_TASK MATERIAL_
◇ ◇ ◇ ◇ ◇ ◇ ◇
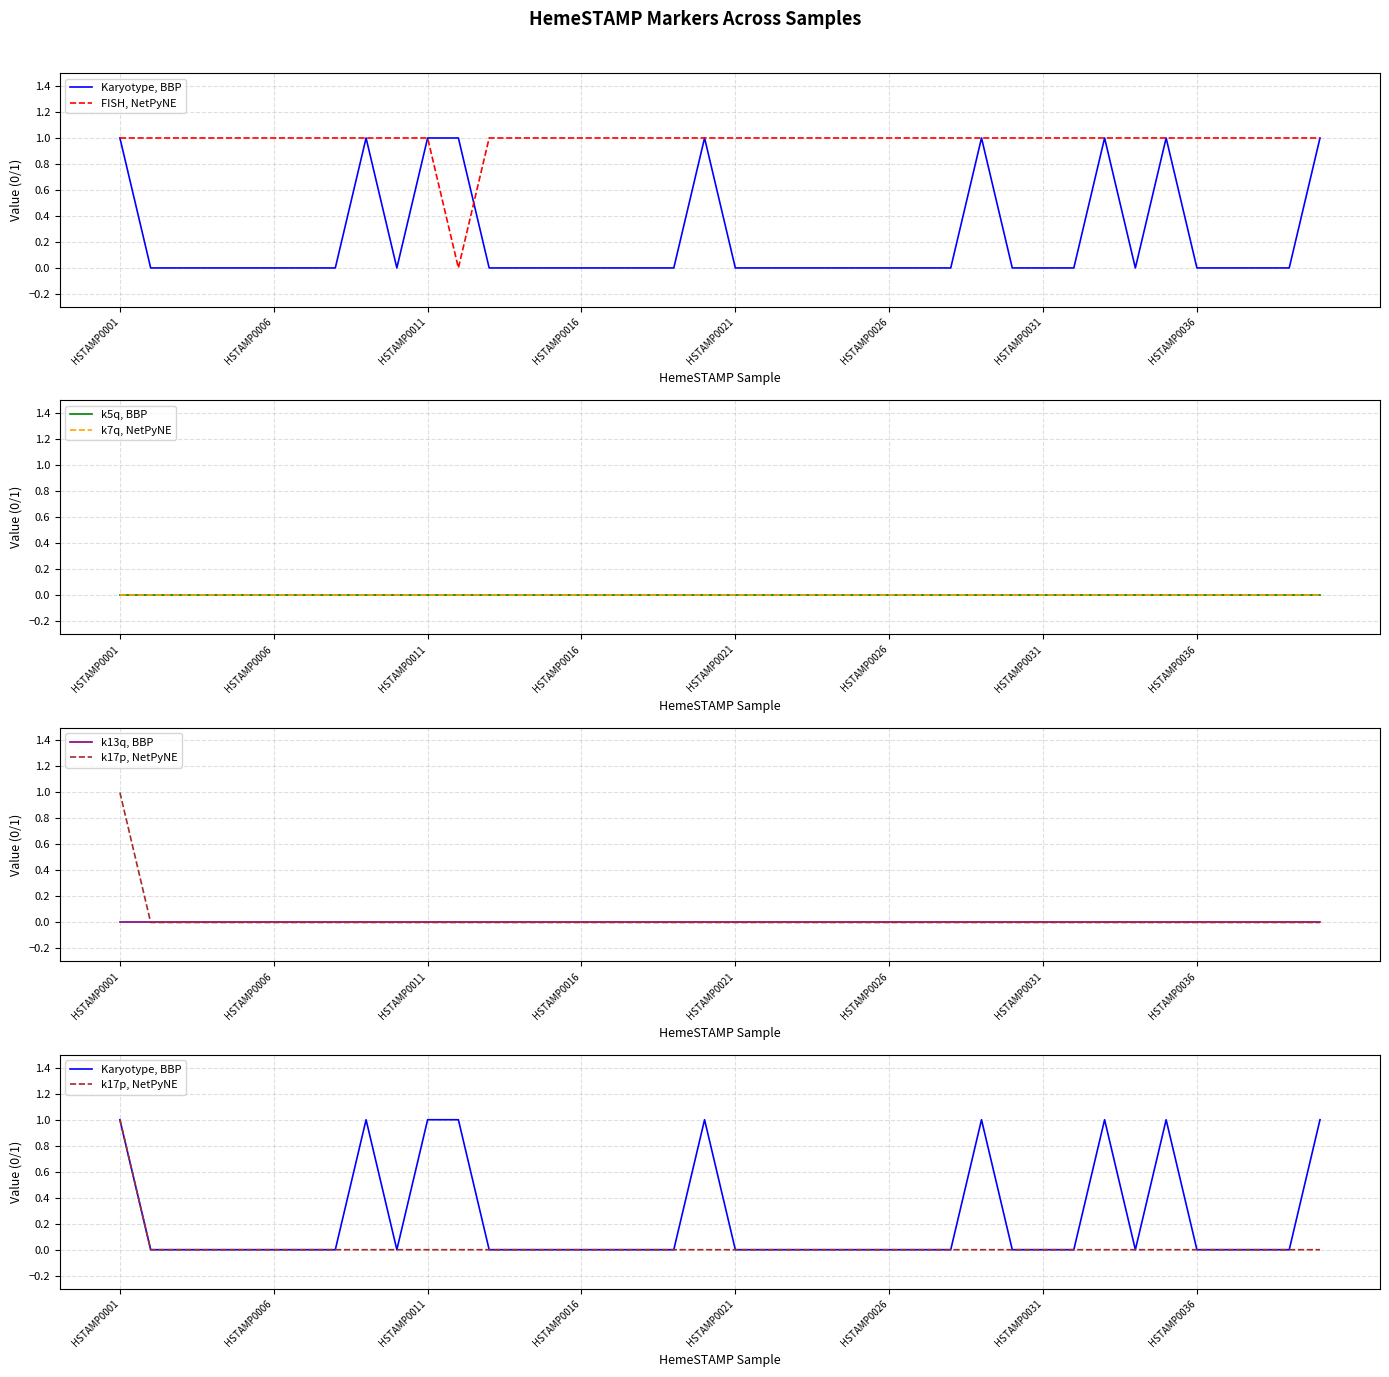

What position from the right is 21?

19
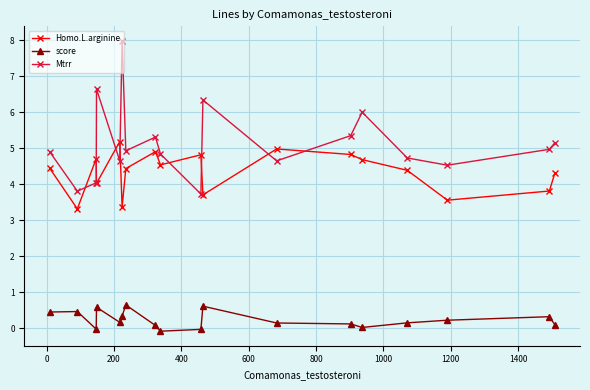

What is the maximum value shown in the chart?

8.0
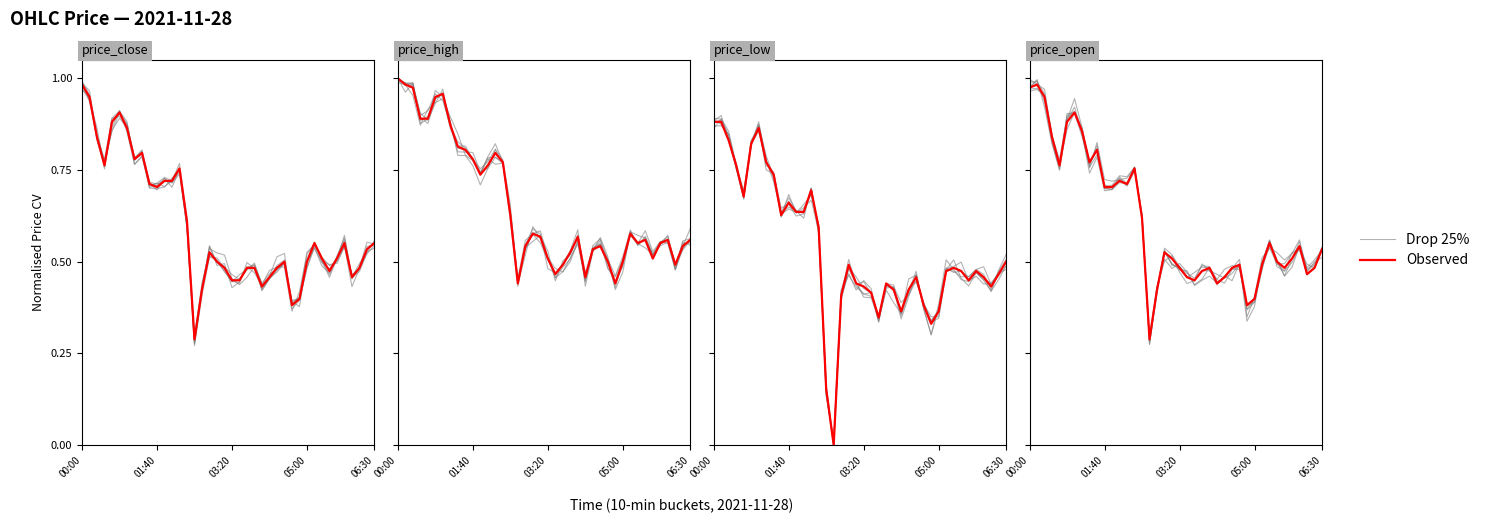

List the series in order of their peak value, lowest first.

Observed, Drop 25%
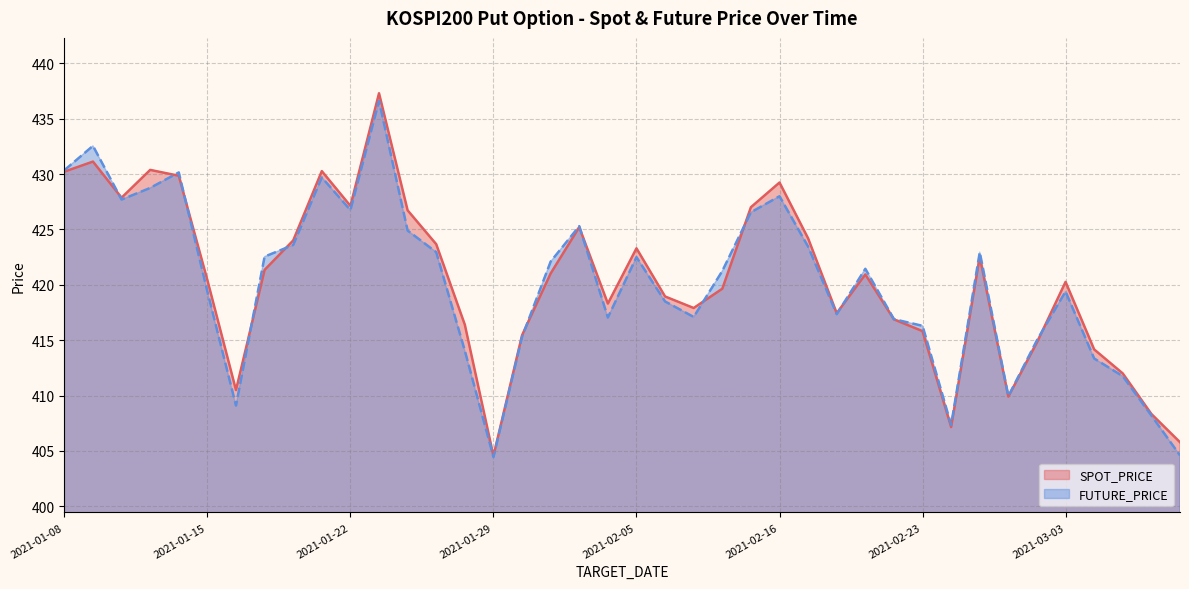

What is the label of the 29th point from the right?

2021-01-25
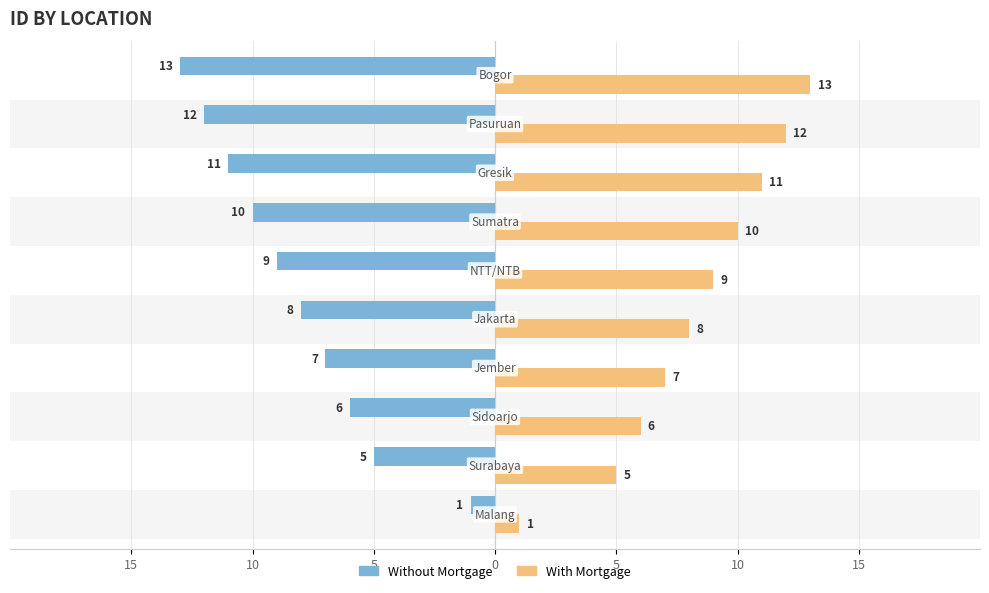

What are all the series names shown in the legend?

Without Mortgage, With Mortgage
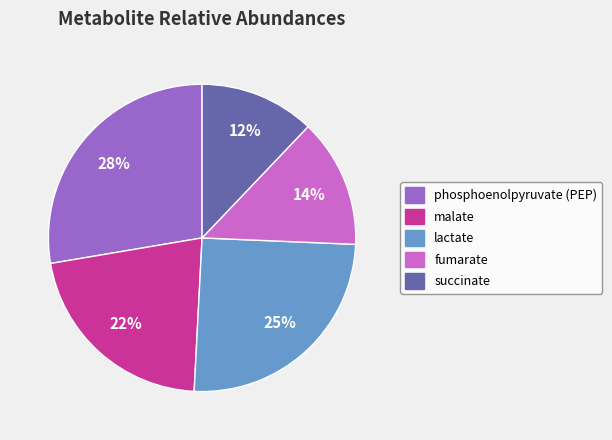

Rank the categories by value from lowest to highest.

succinate, fumarate, malate, lactate, phosphoenolpyruvate (PEP)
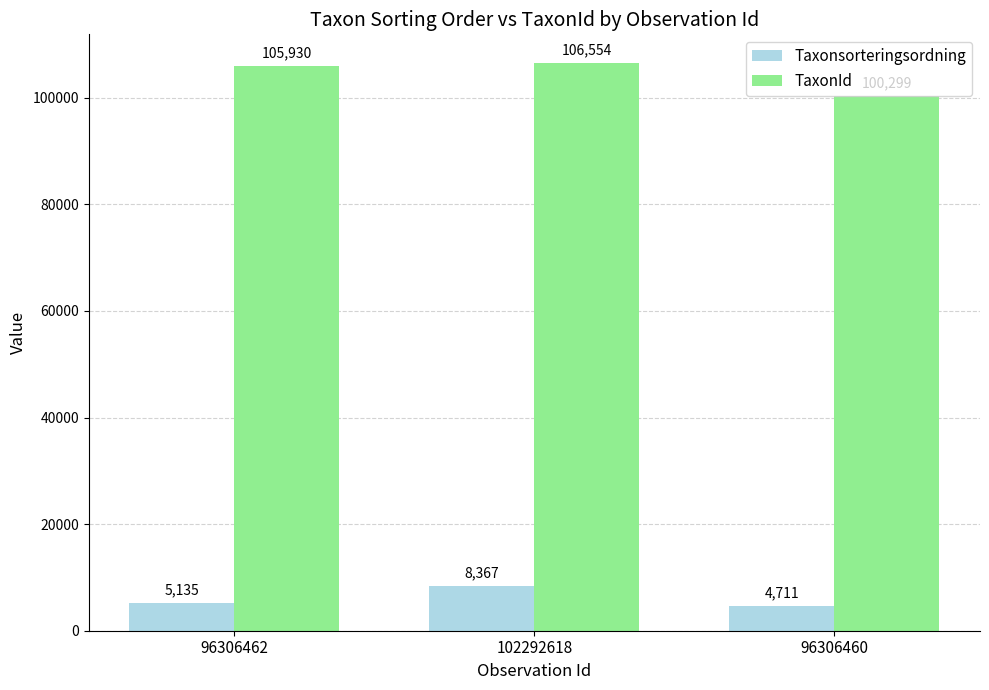

What is the average value of the Taxonsorteringsordning series?

6071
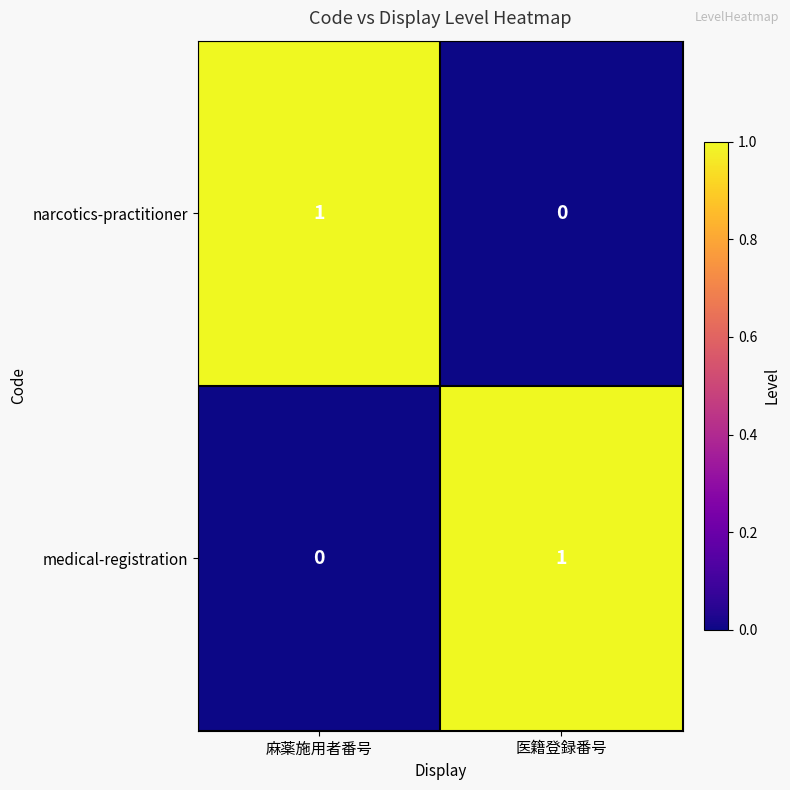

At which label does medical-registration reach its peak?

医籍登録番号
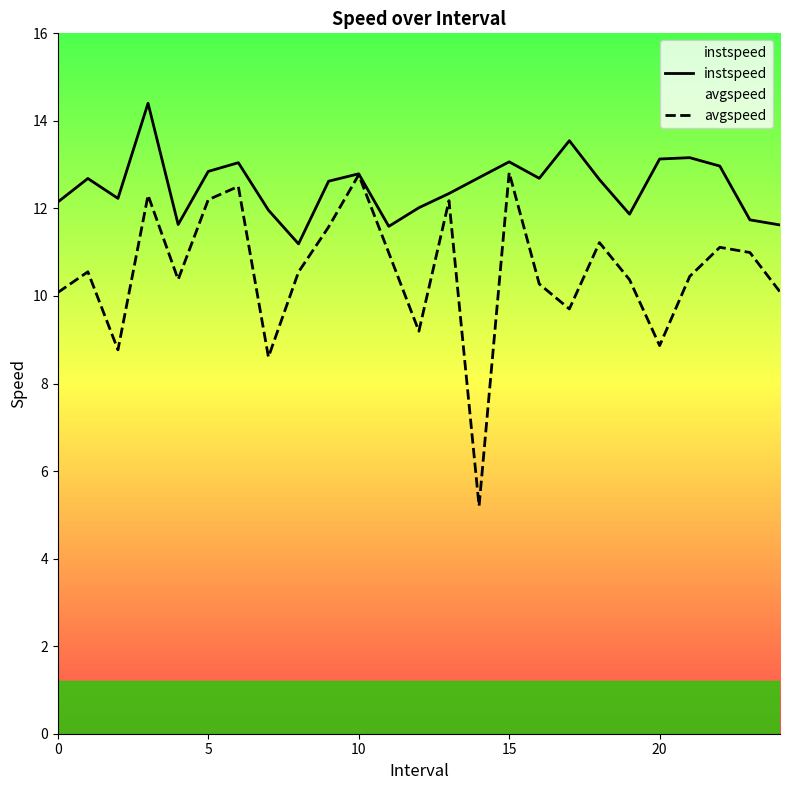

What are all the series names shown in the legend?

instspeed, avgspeed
◇ ◇ ◇ ◇ ◇ ◇ ◇
_TO-DO ITEM_
Reproduce the records verbatim, starting at the line that contains "At which label" and continuing through the end of the records, including both the starting and final lines. Omit the pictures from your answer.

_EXERCISE RESULT_
At which label does medical-registration reach its peak?

医籍登録番号

What are all the series names shown in the legend?

instspeed, avgspeed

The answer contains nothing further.